Now that people are bringing Intel into the equation, I was curious about the state of async compute on Intel and Nvidia, and in relation to your response to
SlimySnake
- which in my opinion is nonsense to suggest UE5 nanite and lumen are broken or incomplete because Nvidia hardware is struggling to get gains - it turns out Intel have backed different strategies from AMD/Nvidia, taking the Rapid Packed Maths arrangement of getting double flops when using half flops FP16 like AMD - that Nvidia hardware is deficient with, and on the Nvidia side they've gone with dedicated hardware based AI super scaling, and dedicated hardware RT accelerators, which from reading means they have the same deficient async compute "lite" - as it has been dubbed - as Nvidia because the async copy engine used for copying/compute are just re-tasked RT cores, so the scheduling parallel work can cripple performance if used as liberally as the AMD async compute - that is designed for heavy async use with dedicated ACEs - and in turn Nvidia and Intel's async costs in lost RT processing too.

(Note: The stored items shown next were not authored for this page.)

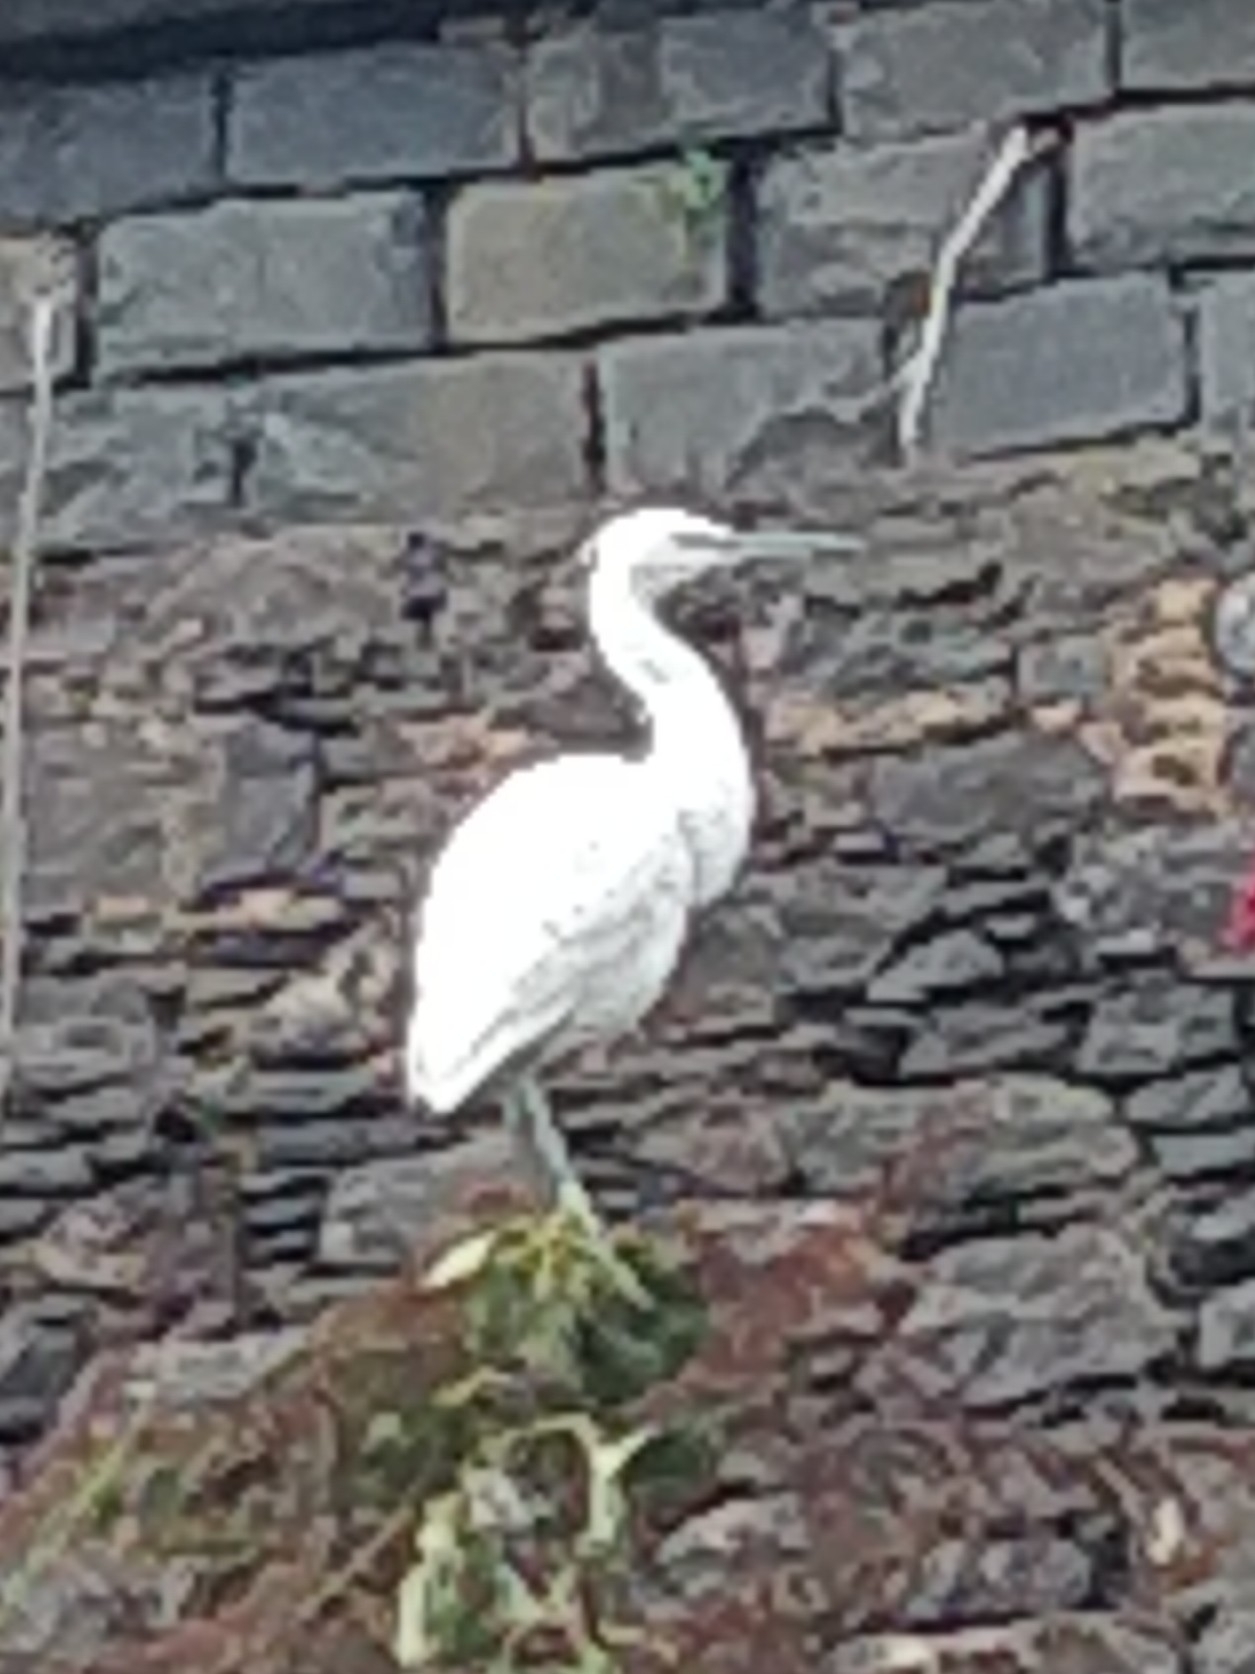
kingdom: Animalia
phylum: Chordata
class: Aves
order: Pelecaniformes
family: Ardeidae
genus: Egretta
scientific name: Egretta garzetta
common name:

Why this is relevant to UE5 nanite and lumen performance is because from the technical info we've had from Epic about the algorithms and the data, it seems that both algorithms were designed to be processing centric, rather than the traditional data centric, so both algorithms just chunk through the data - as though it is all conceptually the same generic data - in very optimised graphics/compute shaders, still able to exploit the likes of mesh shaders, but without the inefficiency of constant shader and resource binding changes. If UE5 is performance constrained at 4k-1080p on high-end Nvidia cards, then it sounds like the rendering is hitting a hard geometry processing limit on the card and the lack of proper async capability is stopping them going beyond that limit with async compute, and is unfortunately hitting a graphics + compute utilisation limit on the Nvidia cards lower down the utilisation limit because Nvidia's solution being better designed for data centric rendering has handicapped it more for generic processing centric rendering like UE5, would be my take.

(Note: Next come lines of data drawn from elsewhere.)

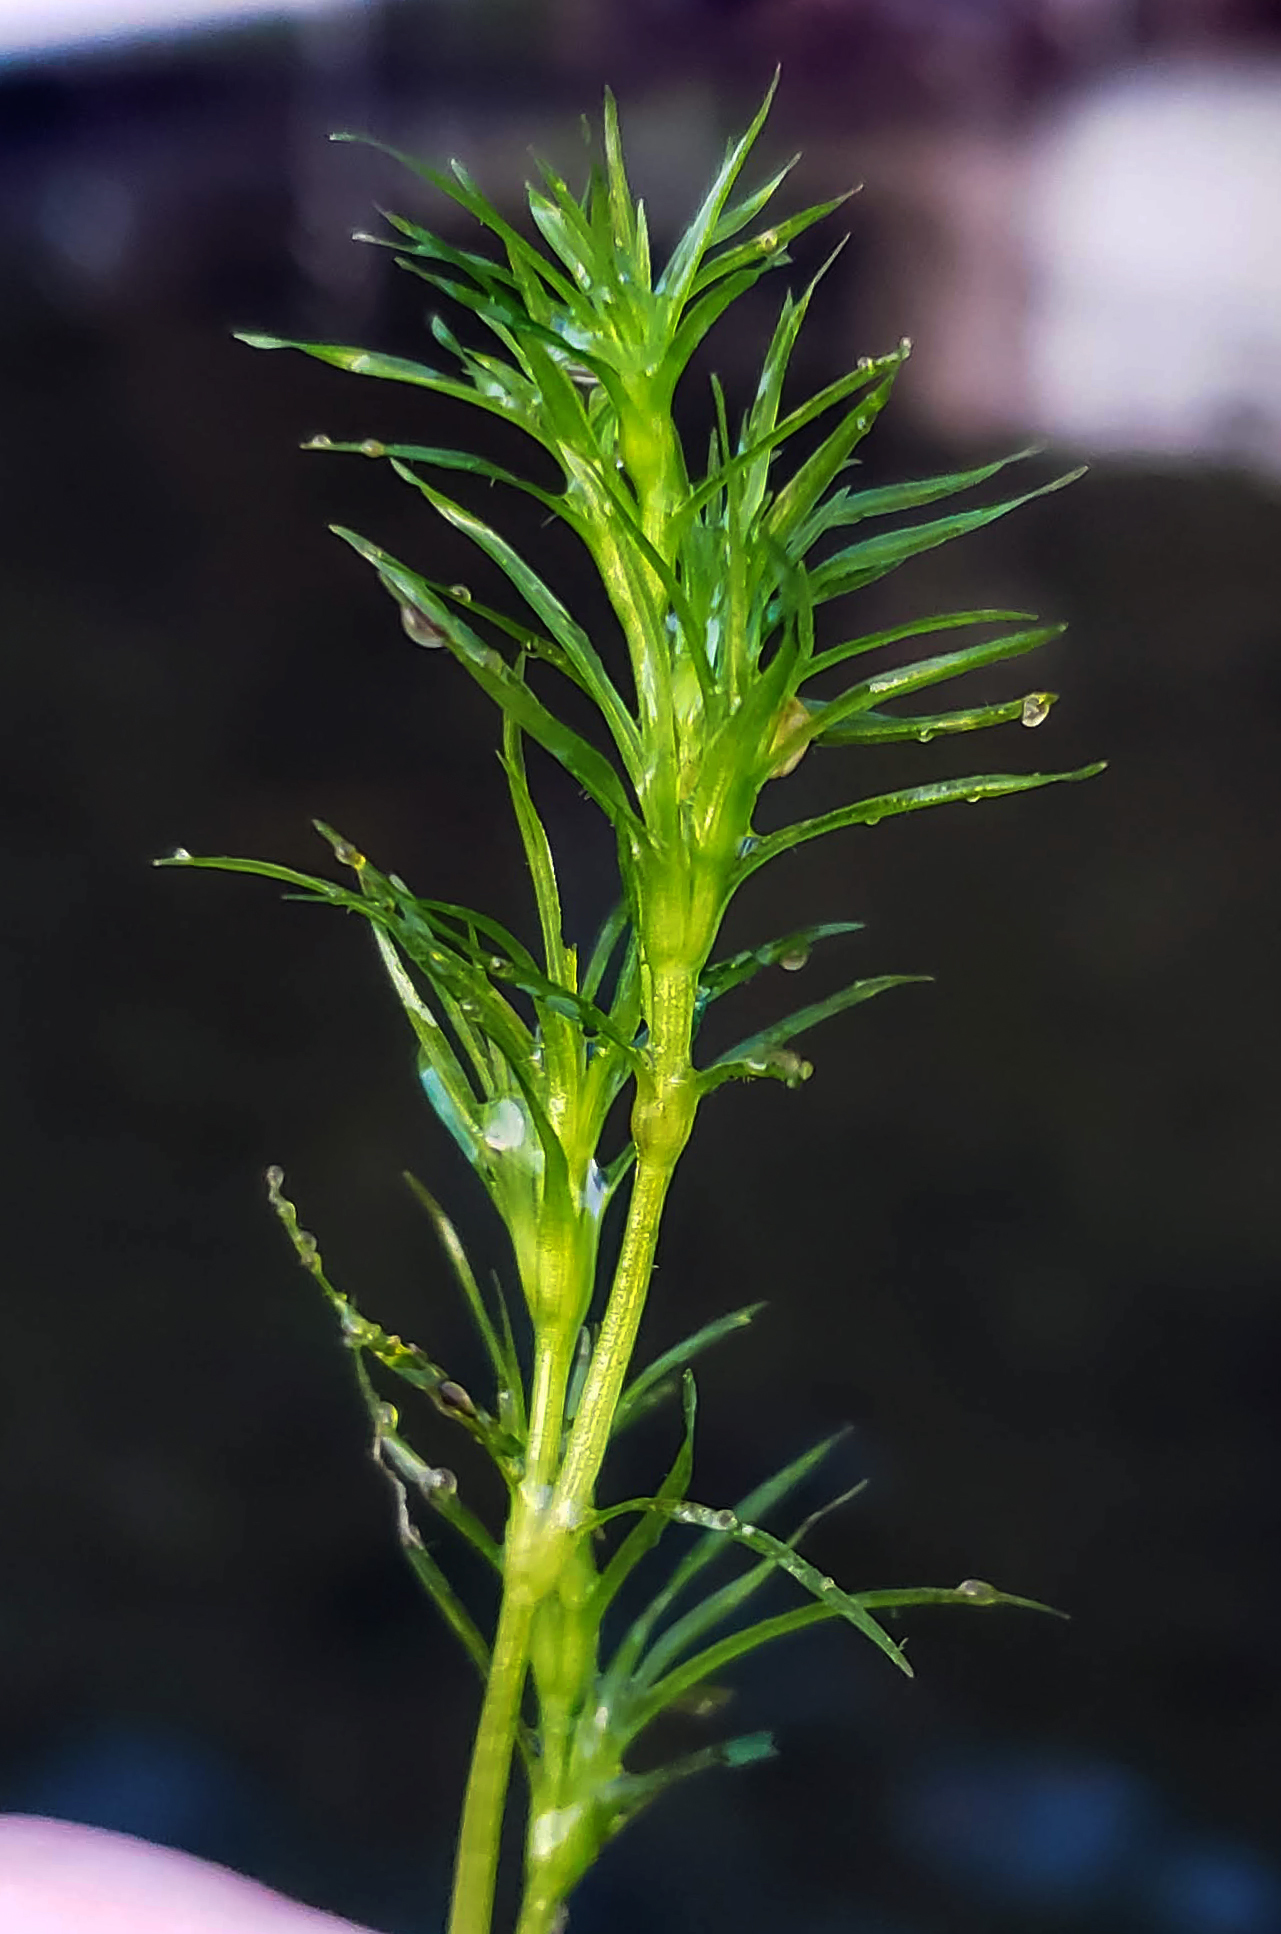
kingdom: Plantae
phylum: Tracheophyta
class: Liliopsida
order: Alismatales
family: Hydrocharitaceae
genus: Najas
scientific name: Najas flexilis
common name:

Just adding the Intel Arc A780's balance of stats into the mix of cards me and
SlimySnake
were previously looking at - in comparison to these AMD 7900 - now IMO gives an inkling that Nvidia are all-in and possibly wrongly, and that the lack of proper async, the dependency on FP32 - with no option for 2x FP16, instead - and DLSS and RT hardware accelerators mean that if the performance flips to AMD, which I think it will heavily with the AMD 8000 series, Nvidia might have a harder way back than Intel, as Intel have already designed around the FP16 Rapid packed maths, at least and still have chosen a good balance between Half-Flops-rate, pixel-rate and texture-rate even if the poor power efficiency looks to be shared with Nvidia because of the dedicated AI super scaling hardware and dedicated RT cores.